This analysis is opinion only and should not be interpreted as financial advice.

AJB BUILDING AND LANDSCAPING SERVICES LIMITED - Analysis Report

Company Number: 12695715

Analysis Date: 2025-07-20 16:16 UTC

  1. Credit Opinion: CONDITIONAL APPROVAL
    AJB Building and Landscaping Services Limited is a small, relatively young company with a stable financial position. The company has positive net assets and net current assets, indicating adequate short-term liquidity to meet obligations. However, the company's net assets and net current assets have declined slightly in the latest year, and the business is reliant on a single director and shareholder, which concentrates control and risk. There is also some finance lease debt outstanding, though manageable. Approval is recommended with conditions including regular financial monitoring and a review of cash flow forecasts to ensure ongoing debt servicing capacity.

  2. Financial Strength:
    The balance sheet shows net assets of £20,163 as of June 2024, slightly down from £21,683 in the prior year, reflecting a marginal weakening in equity. Fixed assets have decreased by approximately £3,457, likely due to depreciation and amortisation, while current assets remain stable at around £51,792. Current liabilities are steady at about £44,636. The company maintains positive net current assets of £7,156, which is a modest but sufficient buffer for short-term obligations. The finance lease obligations have reduced to £3,863 from £6,760, which improves leverage but still represents a liability to be managed carefully.

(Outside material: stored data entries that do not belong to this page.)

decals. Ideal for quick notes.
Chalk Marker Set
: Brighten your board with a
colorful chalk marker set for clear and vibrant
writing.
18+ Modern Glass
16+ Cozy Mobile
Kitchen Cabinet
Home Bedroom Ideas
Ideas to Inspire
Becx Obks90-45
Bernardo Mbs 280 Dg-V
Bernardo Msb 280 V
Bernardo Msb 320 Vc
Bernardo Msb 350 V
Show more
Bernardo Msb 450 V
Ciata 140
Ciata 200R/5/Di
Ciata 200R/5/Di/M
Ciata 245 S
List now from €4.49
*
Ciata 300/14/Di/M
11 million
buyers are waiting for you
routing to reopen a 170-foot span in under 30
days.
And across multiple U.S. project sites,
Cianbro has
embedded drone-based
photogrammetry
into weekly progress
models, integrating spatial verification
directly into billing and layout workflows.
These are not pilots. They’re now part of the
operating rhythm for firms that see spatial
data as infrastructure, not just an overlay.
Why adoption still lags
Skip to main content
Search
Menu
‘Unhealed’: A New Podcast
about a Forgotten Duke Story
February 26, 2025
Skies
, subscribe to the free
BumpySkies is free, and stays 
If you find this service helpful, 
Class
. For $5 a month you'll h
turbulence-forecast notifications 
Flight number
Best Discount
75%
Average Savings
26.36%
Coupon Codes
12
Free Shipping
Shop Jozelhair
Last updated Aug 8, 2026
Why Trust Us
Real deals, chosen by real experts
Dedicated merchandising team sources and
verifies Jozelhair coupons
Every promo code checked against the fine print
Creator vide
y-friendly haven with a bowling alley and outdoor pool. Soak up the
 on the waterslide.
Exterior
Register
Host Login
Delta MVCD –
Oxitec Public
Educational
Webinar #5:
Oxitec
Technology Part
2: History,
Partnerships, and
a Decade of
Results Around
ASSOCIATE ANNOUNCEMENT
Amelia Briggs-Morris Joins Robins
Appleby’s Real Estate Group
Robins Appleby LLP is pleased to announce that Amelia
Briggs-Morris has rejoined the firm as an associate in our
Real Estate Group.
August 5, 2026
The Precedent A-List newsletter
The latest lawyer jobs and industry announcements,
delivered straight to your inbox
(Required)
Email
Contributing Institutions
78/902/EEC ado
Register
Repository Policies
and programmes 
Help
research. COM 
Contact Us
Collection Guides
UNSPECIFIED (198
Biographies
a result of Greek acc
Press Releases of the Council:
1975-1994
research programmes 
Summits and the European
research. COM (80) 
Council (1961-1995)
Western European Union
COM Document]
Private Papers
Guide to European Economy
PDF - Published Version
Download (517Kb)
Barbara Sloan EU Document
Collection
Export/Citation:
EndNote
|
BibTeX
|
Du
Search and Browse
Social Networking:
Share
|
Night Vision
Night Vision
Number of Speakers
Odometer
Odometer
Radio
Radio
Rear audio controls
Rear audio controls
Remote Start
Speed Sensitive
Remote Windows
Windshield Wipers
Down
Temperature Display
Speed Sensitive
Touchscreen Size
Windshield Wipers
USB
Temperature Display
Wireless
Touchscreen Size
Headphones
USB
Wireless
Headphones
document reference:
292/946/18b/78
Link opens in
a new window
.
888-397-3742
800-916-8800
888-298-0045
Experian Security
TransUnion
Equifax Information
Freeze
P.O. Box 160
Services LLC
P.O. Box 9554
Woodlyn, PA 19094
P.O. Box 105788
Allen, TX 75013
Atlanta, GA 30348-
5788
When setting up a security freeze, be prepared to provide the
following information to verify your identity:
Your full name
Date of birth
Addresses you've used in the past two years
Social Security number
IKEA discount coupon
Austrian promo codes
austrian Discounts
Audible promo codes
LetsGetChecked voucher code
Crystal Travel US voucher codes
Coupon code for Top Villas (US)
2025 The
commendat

  3. Cash Flow Assessment:
    The company holds a strong cash position of £48,603, which covers current liabilities effectively, contributing to liquidity strength. Debtors are modest at £3,189, suggesting reasonable collection practices, though a slight decline from the previous year. The working capital position is positive but has decreased slightly from £8,116 to £7,156, indicating a minor tightening of liquidity. The company’s ability to convert current assets into cash appears solid, but monitoring is advised due to the slight downward trend.

  4. Monitoring Points:

  • Track net current assets and cash balances regularly to ensure liquidity does not deteriorate further.
  • Monitor finance lease repayments and any new debt to avoid over-leverage.
  • Review profit and loss trends (not available here) for signs of earnings pressure that could affect reserves and cash flow.
  • Keep oversight on director’s management decisions and any changes in control or ownership that could impact business continuity.
  • Confirm timely filing of accounts and returns continues, as observed.